I asked him what would happen when, as it did in this 2010 Tour, he could no longer compete at the top level — I reminded him that he could not stage eternal comebacks, that at some point he would really will be too old to have a shot at winning the Tour. I wanted to know if he would lose this balance he said he’d found.
“I won’t,” he said. “I won’t get back to that place where I wasn’t … I was really not an athlete. I won’t get back to that place. There’s a lot of guys — they’re not the best in their sport anymore but they still do it and they’re still competitive at their own level — a guy like Ned Overend.”
Overend, who was the first-ever world champion in the nascent sport of mountain biking in 1990, retired from full-time professional racing in 1996. In 2009, he finished second at the Mount Washington Hill Climb, the hardest uphill race in the world.
The New Hampshire mountain road climbs 4,650 feet in just 7.6 miles for an average grade of 12 percent — nearly the same elevation gain as Mont Ventoux in about half the distance. It has slopes as high as 22 percent, sections of dirt road, and near the top the winds are so high that riders are regularly blown off the road and crash.

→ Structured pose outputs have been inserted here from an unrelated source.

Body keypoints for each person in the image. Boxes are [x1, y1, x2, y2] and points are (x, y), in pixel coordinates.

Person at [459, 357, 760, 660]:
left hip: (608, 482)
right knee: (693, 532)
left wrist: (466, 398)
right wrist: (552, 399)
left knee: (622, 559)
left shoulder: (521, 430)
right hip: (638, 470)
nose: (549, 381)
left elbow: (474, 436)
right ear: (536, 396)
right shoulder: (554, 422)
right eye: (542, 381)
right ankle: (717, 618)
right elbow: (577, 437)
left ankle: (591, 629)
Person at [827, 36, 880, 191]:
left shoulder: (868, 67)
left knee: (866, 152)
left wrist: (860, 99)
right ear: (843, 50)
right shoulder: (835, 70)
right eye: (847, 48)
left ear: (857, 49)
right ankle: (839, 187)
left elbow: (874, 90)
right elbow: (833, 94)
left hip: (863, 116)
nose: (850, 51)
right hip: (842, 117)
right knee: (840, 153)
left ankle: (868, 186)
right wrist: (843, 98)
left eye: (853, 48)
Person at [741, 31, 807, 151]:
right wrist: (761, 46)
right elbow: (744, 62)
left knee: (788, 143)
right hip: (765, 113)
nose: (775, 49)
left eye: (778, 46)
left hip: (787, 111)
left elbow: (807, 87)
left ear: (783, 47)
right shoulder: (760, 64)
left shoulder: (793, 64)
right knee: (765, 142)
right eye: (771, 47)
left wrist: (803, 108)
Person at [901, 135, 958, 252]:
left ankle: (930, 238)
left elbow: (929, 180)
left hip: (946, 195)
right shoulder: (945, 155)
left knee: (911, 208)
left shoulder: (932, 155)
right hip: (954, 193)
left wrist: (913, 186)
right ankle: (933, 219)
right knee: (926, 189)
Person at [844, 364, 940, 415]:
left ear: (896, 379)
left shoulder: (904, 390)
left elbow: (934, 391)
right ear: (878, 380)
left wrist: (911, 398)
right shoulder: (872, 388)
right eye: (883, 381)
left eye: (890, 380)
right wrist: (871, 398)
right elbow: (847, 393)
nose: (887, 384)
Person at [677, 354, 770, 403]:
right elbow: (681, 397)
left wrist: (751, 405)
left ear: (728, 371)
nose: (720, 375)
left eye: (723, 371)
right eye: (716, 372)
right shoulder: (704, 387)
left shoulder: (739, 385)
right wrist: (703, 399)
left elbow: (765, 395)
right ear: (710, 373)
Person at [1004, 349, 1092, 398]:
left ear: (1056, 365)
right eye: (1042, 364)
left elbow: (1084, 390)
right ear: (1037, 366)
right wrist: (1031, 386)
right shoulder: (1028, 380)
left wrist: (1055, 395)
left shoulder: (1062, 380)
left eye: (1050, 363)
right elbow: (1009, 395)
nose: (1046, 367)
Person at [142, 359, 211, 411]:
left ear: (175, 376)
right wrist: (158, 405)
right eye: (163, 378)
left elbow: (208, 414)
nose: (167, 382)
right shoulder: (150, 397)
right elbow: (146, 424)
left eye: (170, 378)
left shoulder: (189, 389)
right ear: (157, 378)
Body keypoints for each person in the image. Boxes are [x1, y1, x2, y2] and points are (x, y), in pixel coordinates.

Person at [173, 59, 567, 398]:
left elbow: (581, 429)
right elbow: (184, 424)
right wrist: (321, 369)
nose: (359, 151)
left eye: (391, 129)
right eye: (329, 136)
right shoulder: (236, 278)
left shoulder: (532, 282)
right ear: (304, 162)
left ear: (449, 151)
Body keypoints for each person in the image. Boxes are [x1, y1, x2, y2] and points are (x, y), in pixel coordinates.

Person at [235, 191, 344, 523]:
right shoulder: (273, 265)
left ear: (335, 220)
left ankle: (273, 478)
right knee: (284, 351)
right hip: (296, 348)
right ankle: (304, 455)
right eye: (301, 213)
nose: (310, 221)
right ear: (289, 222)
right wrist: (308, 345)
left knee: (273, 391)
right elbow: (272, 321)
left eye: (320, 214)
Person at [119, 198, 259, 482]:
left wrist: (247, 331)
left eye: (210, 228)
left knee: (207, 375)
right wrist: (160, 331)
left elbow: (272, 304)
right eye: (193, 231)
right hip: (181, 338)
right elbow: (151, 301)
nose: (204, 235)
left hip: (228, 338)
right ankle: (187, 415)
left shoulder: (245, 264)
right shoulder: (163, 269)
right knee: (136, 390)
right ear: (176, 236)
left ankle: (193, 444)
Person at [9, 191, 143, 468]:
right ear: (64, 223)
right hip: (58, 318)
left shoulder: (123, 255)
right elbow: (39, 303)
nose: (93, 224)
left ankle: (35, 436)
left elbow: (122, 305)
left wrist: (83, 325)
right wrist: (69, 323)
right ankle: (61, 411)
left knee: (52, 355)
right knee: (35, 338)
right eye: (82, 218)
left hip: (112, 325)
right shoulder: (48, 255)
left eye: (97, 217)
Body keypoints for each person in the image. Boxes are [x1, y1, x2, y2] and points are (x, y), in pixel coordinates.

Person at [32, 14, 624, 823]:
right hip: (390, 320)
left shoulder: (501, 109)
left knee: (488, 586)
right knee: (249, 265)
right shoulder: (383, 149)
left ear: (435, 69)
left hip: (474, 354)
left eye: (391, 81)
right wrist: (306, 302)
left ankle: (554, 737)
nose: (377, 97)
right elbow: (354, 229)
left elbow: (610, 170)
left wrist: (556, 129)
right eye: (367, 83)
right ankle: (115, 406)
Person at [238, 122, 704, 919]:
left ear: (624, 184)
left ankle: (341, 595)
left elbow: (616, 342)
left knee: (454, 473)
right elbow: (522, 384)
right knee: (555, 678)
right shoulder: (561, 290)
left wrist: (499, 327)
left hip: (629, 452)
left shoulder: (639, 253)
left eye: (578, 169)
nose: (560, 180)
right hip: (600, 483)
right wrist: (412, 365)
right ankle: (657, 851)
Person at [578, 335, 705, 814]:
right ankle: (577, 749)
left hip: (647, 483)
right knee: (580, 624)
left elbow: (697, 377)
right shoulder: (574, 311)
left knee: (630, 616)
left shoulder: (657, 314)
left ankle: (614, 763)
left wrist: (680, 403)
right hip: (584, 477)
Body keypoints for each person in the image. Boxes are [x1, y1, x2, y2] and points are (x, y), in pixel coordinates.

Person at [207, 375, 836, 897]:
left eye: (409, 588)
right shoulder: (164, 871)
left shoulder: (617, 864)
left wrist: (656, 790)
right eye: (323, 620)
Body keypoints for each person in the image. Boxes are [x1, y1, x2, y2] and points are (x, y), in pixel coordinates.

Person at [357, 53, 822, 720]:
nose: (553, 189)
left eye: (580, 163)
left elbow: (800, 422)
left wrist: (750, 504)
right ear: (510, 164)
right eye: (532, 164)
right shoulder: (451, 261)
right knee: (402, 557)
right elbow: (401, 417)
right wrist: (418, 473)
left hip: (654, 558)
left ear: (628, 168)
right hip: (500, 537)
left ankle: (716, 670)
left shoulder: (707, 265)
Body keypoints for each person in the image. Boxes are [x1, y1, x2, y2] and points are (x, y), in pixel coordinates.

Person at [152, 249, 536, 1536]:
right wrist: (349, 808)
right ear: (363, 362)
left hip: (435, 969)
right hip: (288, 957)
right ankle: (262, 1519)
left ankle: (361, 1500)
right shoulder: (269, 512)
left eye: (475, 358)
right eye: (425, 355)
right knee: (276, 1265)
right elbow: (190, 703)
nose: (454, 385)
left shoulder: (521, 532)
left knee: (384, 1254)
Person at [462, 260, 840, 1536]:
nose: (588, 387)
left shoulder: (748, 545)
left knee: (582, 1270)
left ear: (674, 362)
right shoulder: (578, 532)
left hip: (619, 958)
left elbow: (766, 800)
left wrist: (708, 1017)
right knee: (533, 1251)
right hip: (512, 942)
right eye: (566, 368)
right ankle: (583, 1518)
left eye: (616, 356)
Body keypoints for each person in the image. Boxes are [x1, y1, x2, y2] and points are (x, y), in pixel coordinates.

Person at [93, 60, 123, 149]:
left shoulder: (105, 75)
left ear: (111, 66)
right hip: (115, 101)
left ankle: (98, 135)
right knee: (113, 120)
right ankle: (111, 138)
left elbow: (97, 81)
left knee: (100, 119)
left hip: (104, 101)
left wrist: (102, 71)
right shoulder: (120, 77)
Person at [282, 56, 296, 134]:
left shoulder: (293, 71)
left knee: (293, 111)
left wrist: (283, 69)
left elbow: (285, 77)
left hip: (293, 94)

Overend finished 16 seconds behind Phil Gaimon, a 6-foot-1, 148-pound pro with a resting heart rate near 35 beats per minute and a body fat percentage of 4.2. Gaimon was 23. Overend: 51.
“Go out and ride with Ned,” Armstrong says, “and he’ll kick your ass seven days a week because he’s Ned Overend and he rides every day and he cares about his lifestyle and his game. I lost sight of that for awhile.”
Maybe this is why, even when he’s dropped on this year’s climbs and losing time every day, he can been seen riding with a wry smile.